Bartlett, Brian. "‘Inscrutable Workmanship’: Music and Metaphors of Music in The Prelude and The Excursion,"
The Wordsworth Circle, 1986 Summer, 17:3, 175-180.
Abstract (Jason Snart)
Bartlett notes a "pattern of revision" from the 1805 to the 1850 version of The Prelude in which Wordsworth shows "an increased affinity for the convention of poetry as song." Barlett cites a number of examples in which the personal pronoun (e.g. I, my) is revised to "the song."
Wordsworth, while making frequent allusions to poetry as the song, also explores his own poetry as a vast song. Bartlett cites books X.552, and VIII.476-77: "recall, My song!" While Wordsworth’s use of the generalized "the song" draws less attention to the poet himself, Bartlett finds the more personal "my song" more satisfying and less detached from the poet writing.
Bartlett explores the ways in which Wordsworth brings originality and vitality to the common poetic convention of poem as song. Wordsworth places his bards in historical contexts, and dramatizes the origins of the Orphic tradition, without mechanically adopting it. Bartlett cites John Hollander who points out that Wordsworth was the creator of a world in which "non-musical sounds . . . are continually treated in a language of musical description." In a surprising turn, but one which more critics should take, Bartlett alludes to the jazz standard "I Hear Music", as performed by Billie Holiday in 1950, for its allusion to the nonmusical mundanities of wind, the milkman on the stair, and percolating coffee as "mighty fine music." Bartlett then uses the word "skimpy."
Bartlett pursues Wordsworth’s use of birdsong and the music of flowing water. Each affects Wordsworth’s growth as a poet, and points to the reciprocal forces of the poet imposing his imagination on Nature, and of Nature imposing attributes on the poet.
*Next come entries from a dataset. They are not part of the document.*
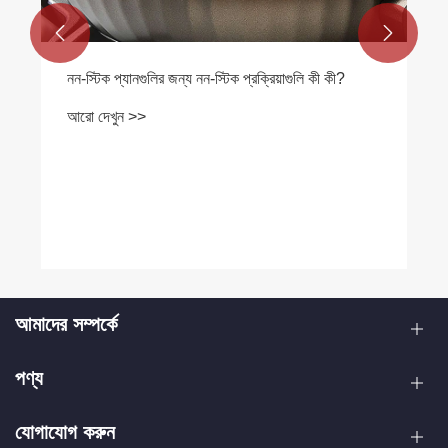


নন-স্টিক প্যানগুলির জন্য নন-স্টিক প্রক্রিয়াগুলি কী কী?
আরো দেখুন >>
আমাদের সম্পর্কে
পণ্য
যোগাযোগ করুন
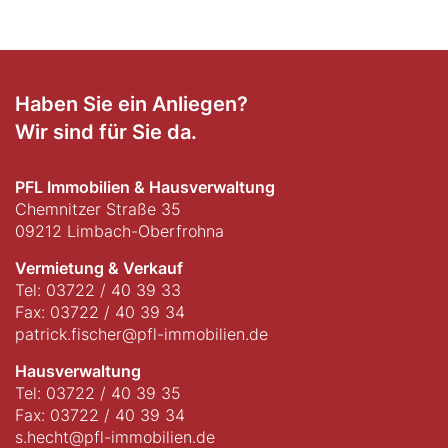
Haben Sie ein Anliegen?
Wir sind für Sie da.
PFL Immobilien & Hausverwaltung
Chemnitzer Straße 35
09212 Limbach-Oberfrohna
Vermietung & Verkauf
Tel: 03722 / 40 39 33
Fax: 03722 / 40 39 34
patrick.fischer@pfl-immobilien.de
Hausverwaltung
Tel: 03722 / 40 39 35
Fax: 03722 / 40 39 34
s.hecht@pfl-immobilien.de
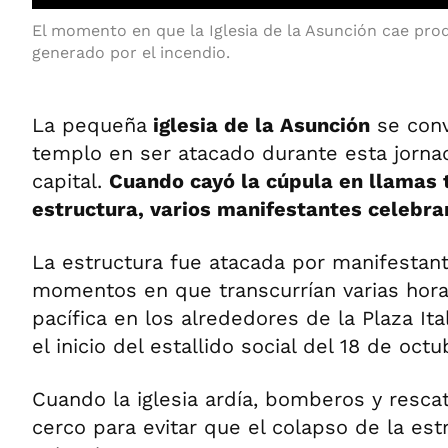
El momento en que la Iglesia de la Asunción cae pro
generado por el incendio.
La pequeña
iglesia de la Asunción
se conv
templo en ser atacado durante esta jorna
capital.
Cuando cayó la cúpula en llamas t
estructura, varios manifestantes celebrar
La estructura fue atacada por manifesta
momentos en que transcurrían varias hor
pacífica en los alrededores de la Plaza It
el inicio del estallido social del 18 de oct
Cuando la iglesia ardía, bomberos y rescat
cerco para evitar que el colapso de la est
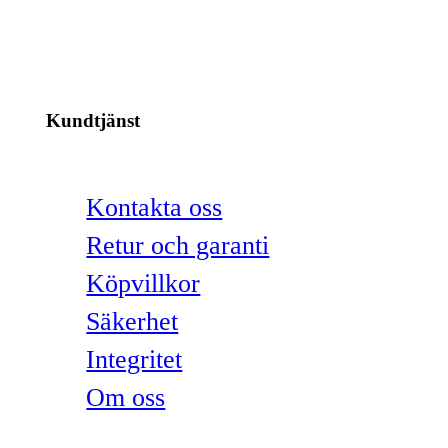
Kundtjänst
Kontakta oss
Retur och garanti
Köpvillkor
Säkerhet
Integritet
Om oss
Wordsworth also explores what Bartlett calls "actual music-making" as opposed to the music metaphors themselves. The effect of Wordsworth’s best "songs" is to "awaken the . . . imagination of his reader", thus the poet engages music itself as "a force affecting or swaying the listener."
Bartlett concludes: "Throughout Wordsworth’s two longest poems, man’s music and nature’s music . . . are caught again and yet again, to transform listeners and readers."